◆ **TEXT BLOCK**:
────────────────────────────────────────

Choreographer Kathy Westwater opened Rambler, Worlds Worlds A Part last evening at New York Live Arts in a co-presentation with Lumberyard. |
Kathy Westwater
Rambler, Worlds Worlds A Part
New York Live Arts
(co-presented with Lumberyard Center for Film and Performing Arts)
February 14-16
It is our universal capacity for pain, and our histories of pain, that offer us hope of ever giving a damn about another being--or even just recognizing the value of doing so. Created by Kathy Westwater and her dancers, Rambler, Worlds Worlds A Part, deliberately inflicts nearly unrelenting discomfort and disorder. For the ears, the driven discordance of the late composer Julius Eastman, filled perhaps with the pain of being Black and queer in this society but even more with Black, queer defiance and zest. For the eyes, seven bodies propelled out of everyday, conventional function--how we look, how we walk, when we are doing the things we are asked to do--into states of less rational, conventional control.
When the audience wanders in to take seats, dancers are already in view, attending to one another in preparation for what their bodies will endure (and achieve). I watched this process during a showing of excerpted material Westwater held at Gibney (a showing, as it happens, that in no way prepared me for the ultimate weight of this production). This time, at the New York Live Arts premiere, I did not enter until very shortly before the dance proper began. So I missed almost all of this prelude. But I remembered its importance and kind of felt it in the air as the dancers rose and moved away from view.
With a dimming of the lights, they returned--a few taking seats in easy chairs tucked into downstage corners; the first explorer, Rakia Seaborn, slowly placing one foot, then the other, in front of her as if testing how, and if, her Black body could relate to the white floor gleaming beneath it.

────────────────────────────────────────

◆ **GIVEN INSTRUCTION A**:
Answer these questions about the dance review above:
(i) At which venue did the premiere take place?
(ii) Whose music is heard in the piece?
(iii) Which dancer is named as the first explorer?
The dance review and the records have no connection to each other.

(Stored data entries)
────────────────────────────────────────

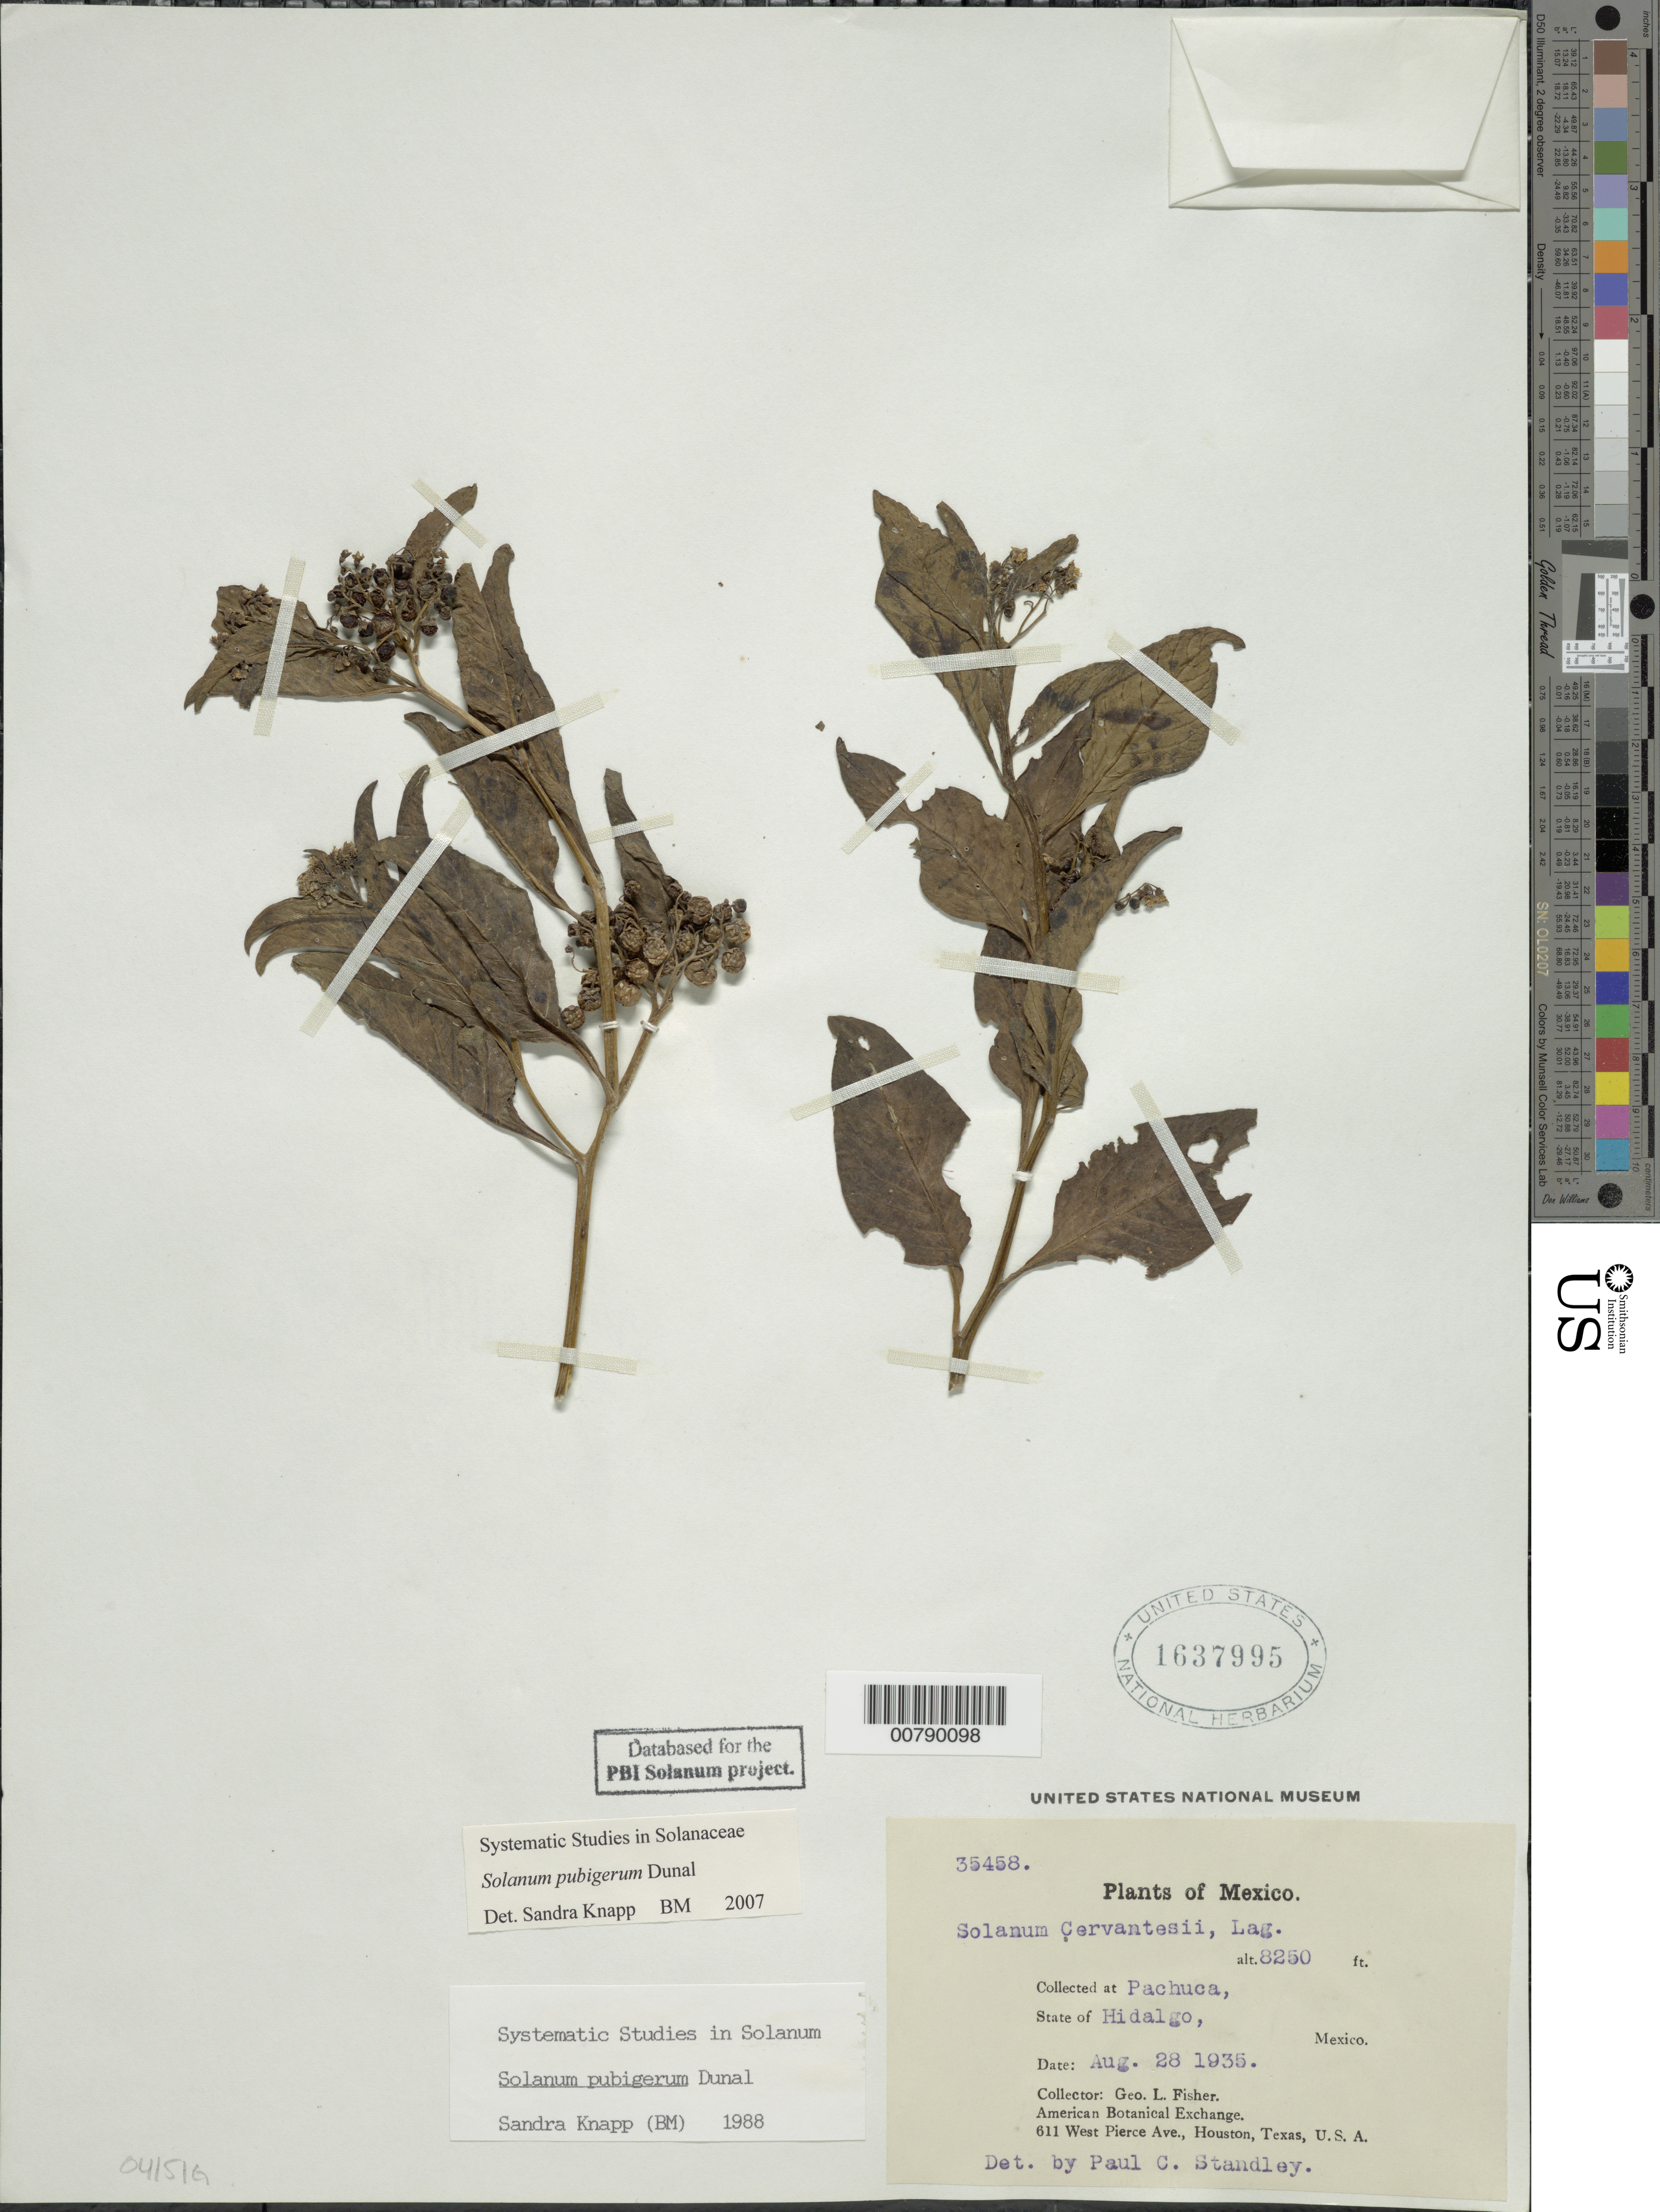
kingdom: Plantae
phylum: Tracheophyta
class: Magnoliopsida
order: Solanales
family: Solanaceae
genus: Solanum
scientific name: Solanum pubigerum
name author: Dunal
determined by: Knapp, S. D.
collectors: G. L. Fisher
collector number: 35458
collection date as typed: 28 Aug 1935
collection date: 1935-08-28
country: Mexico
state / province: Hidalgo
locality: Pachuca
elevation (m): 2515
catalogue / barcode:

────────────────────────────────────────

◆ **GIVEN INSTRUCTION B**:
Edit the dried plant catalog records so that "collection date" becomes "date of collection", leaving everything else unchanged. Omit the pictures from your answer.

◆ **FULL ANSWER A**:
(i) New York Live Arts
(ii) Julius Eastman
(iii) Rakia Seaborn

◆ **FULL ANSWER B**:
kingdom: Plantae
phylum: Tracheophyta
class: Magnoliopsida
order: Solanales
family: Solanaceae
genus: Solanum
scientific name: Solanum pubigerum
name author: Dunal
determined by: Knapp, S. D.
collectors: G. L. Fisher
collector number: 35458
date of collection as typed: 28 Aug 1935
date of collection: 1935-08-28
country: Mexico
state / province: Hidalgo
locality: Pachuca
elevation (m): 2515
catalogue / barcode:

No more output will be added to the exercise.